Выбрать главу

Эмоциональные взлеты и чудовищные духовные потрясения, интеллектуальные озарения и припадки тупого безразличия, свет любви и мрак отчаянной ненависти — все это на века остается в ауре картины. Аура — это то, что окружает творение, но невидимо глазом, аура постижима лишь душой, сверхсознанием наблюдателя, ценителя и созерцателя. — Сидор победоносно взглянул на Виктора. — Аура в разной степени присутствует в живописи, скульптуре, музыке, в литературе и в кино, везде, где творят личности одухотворенные, яркие, чистые и светлые.

— А если художник — злодей, мысли у него черные, и в жизни он творит зло, тогда его картина, книга или симфония будут побуждать ценителя его творчества так же творить зло, — медленно произнес Виктор.

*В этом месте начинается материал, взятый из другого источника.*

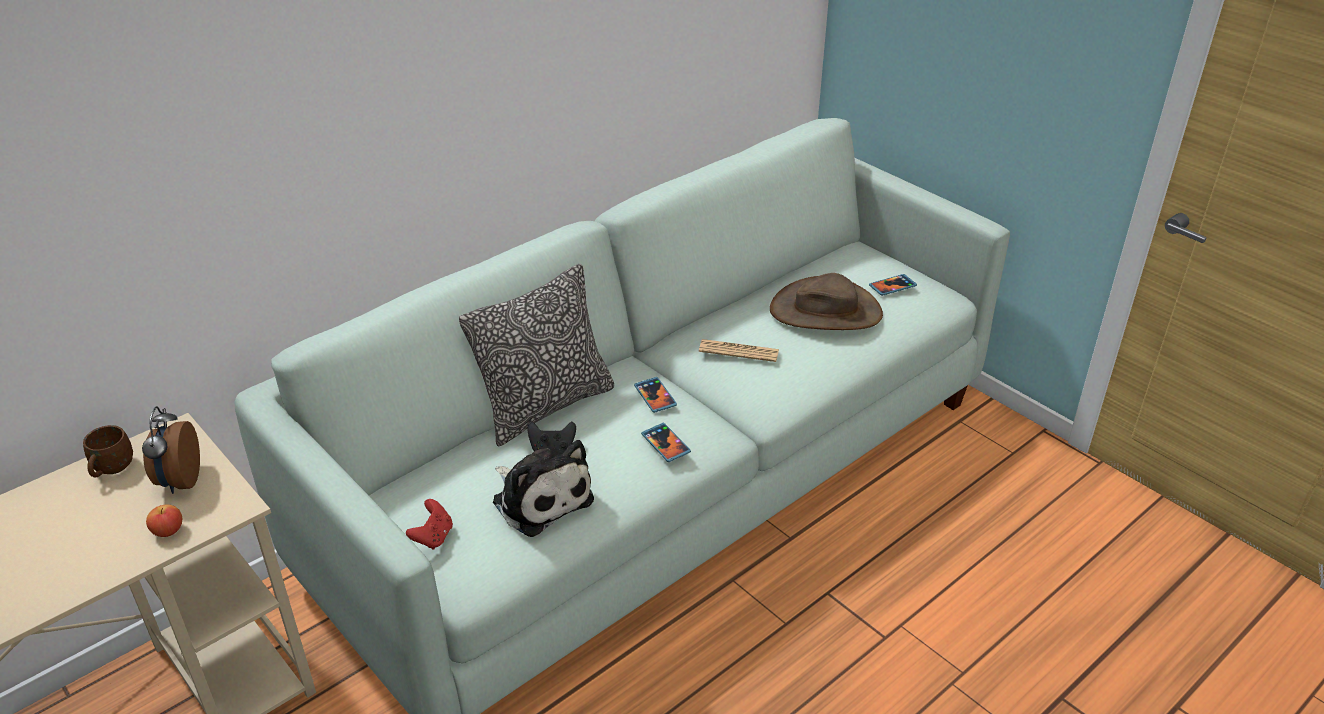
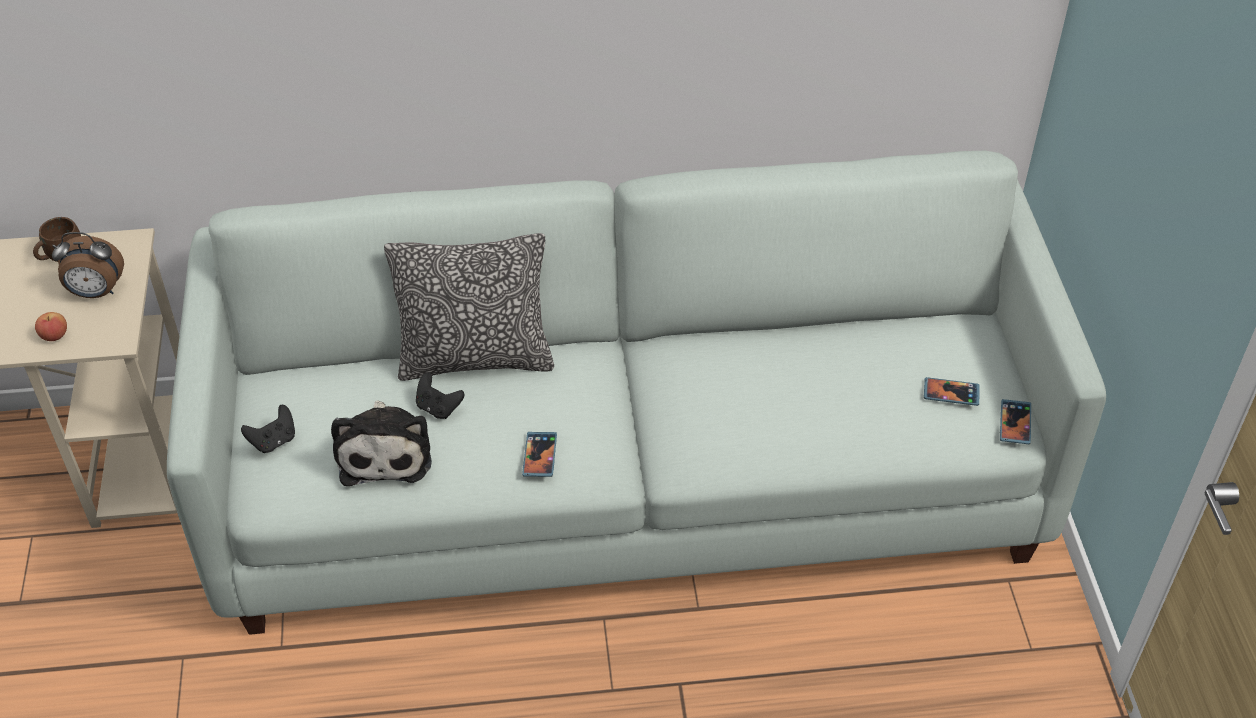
camera: 35 degrees right, 10 degrees up
(179, 481) = (96, 292): alarm clock -> alarm clock turned 120 degrees counterclockwise
(433, 537) = (273, 441): red game controller -> black game controller
(655, 396) = (579, 399): phone -> phone (1015, 423)
(738, 351) = (706, 390): newspaper -> none
(826, 311) = (844, 388): brown hat -> none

Сидор удивленно посмотрел на него, а тот выдержал некоторую паузу и продолжил:

— Я думаю, если душа творца чиста, то его искусство несет людям идеалы света и чистоты, но если он злодей, если в его мятущейся душе грязь и мрак — тогда его творения несут людям зло и разрушение.

— Интересная мысль. — Сидор замолчал.

— О чем спор? — вдруг послышался голос Надежды Верхошанской. — О моей картине?

Она вошла в зал и, грациозно виляя попой, подошла к мужчинам. Следом за ней официант вкатил столик накрытый белой салфеткой, подкатил к Сидору и скинул ткань. Вынул из ведра с ледяной крошкой бутылку шампанского, мастерски, без брызг и хлопка, с легким, приятным шипением откупорил ее и разлил в три хрустальных бокала.

— «Перриер Жует», — с усмешкой сказала Надежда. — Полторы тысячи евро за бутылочку.

Все взяли по бокалу, чокнулись и сделали по глотку. Виктору вкус понравился, но не на столько, чтобы выложить за бутылку такую сумму. Даже если бы она у него и была.

На столике кроме ведра с шампанским стояли еще и тарелочки с орешками, шоколадками, конфетками, лежали небольшие бутерброды с черной и красной икрой, стояли вазочки с салатиками из трюфелей и розеточки с паштетом фуа-гра.

Надежда и Сидор взяли икру и закусили очередной глоток шампанского. Виктор медлил, раздумывал взять ему бутерброд с черной икрой, салатик из трюфелей или шоколадку, но Сидор, заметив его нерешительность, сделал широкий жест рукой — мол, бери что хочешь и сколько хочешь. Он не сказал потому, что рот у него был занят бутербродом с икрой и паштетом. Когда же он прожевал, то допил бокал и кивнул официанту. Тот взял с нижней полки столика закупоренную бутылку шампанского и сунул в ведро со льдом.

— Так вот, Наденька, — начал Сидор, — мы в твое отсутствие обсудили некоторые аспекты творчества, высказали мнения по поводу роли личности автора в воздействии на сознание наблюдателя. Виктор высказал свежую идею. Надо будет как следует ее обдумать, поразмышлять над ней на досуге. Официант откупорил бутылку и разлил по бокалам.

Сидор протянул Виктору бокал, они чокнулись, а затем выпили.

— Витя, — вдруг сказала Надежда, — у меня дома есть несколько великолепных, на мой взгляд, картин. Я их недавно закончила. Если у вас появится желание, то я покажу их вам, а после просмотра вы поделитесь со мной своими впечатлениями. Вы согласны?

— А как же я, мне ты их покажешь? — удивился Глазков.

— Не обижайся, Сидор, ты их увидишь в срок. Они еще тепленькие, не совсем закончены, и у меня насчет них есть некоторые сомнения. А мне нужен свежий взгляд на мое творчество.

— Я ценитель вашего творчества, мне нравятся ваши картины, но я не искусствовед. — Виктор улыбнулся. — Вряд ли моя оценка будет объективной.

— Главное, чтобы она была искренней, — парировала Надежда. — Мне хочется знать мнение человека не от искусства, но из народа, это для меня очень важно. Искусствоведы ангажированы, у них на глазах вуаль, над ними довлеет слава автора, они могут быть необъективны.

— Я согласен, — сказал Виктор, — буду рад вам помочь.

— Договорились. Позвоните мне завтра вечером, мы назначим встречу. — Надежда вытащила из сумочки визитку и передала Новикову.

— А сейчас вы нас извините, я хочу пошушукаться с Сидором. — Надежда кивнула Виктору и взяла Сидора под руку.